▶ _EXERCISE AIM_
Give only the lines from the one containing "Đồng Nai khởi" through the end of the material below, exactly as written.

MATERIALS PROVIDED: Begin

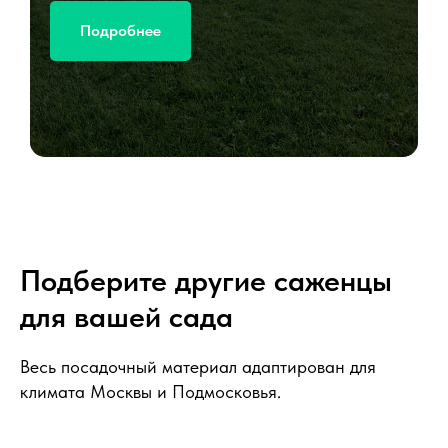
Подробнее
Подберите другие саженцы
для вашей сада
Весь посадочный материал адаптирован для
климата Москвы и Подмосковья.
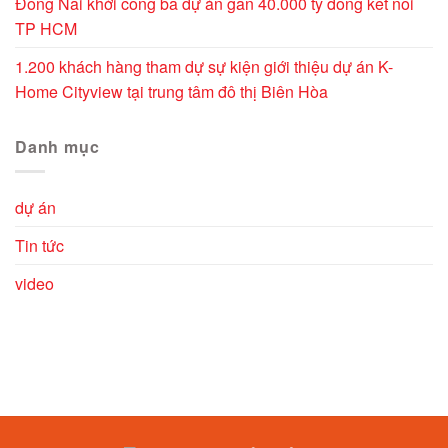
Đồng Nai khởi công ba dự án gần 40.000 tỷ đồng kết nối
TP HCM
1.200 khách hàng tham dự sự kiện giới thiệu dự án K-
Home Cityview tại trung tâm đô thị Biên Hòa
Danh mục
dự án
Tin tức
video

MATERIALS PROVIDED: End

▶ _RESULT OF THIS TASK_
Đồng Nai khởi công ba dự án gần 40.000 tỷ đồng kết nối
TP HCM
1.200 khách hàng tham dự sự kiện giới thiệu dự án K-
Home Cityview tại trung tâm đô thị Biên Hòa
Danh mục
dự án
Tin tức
video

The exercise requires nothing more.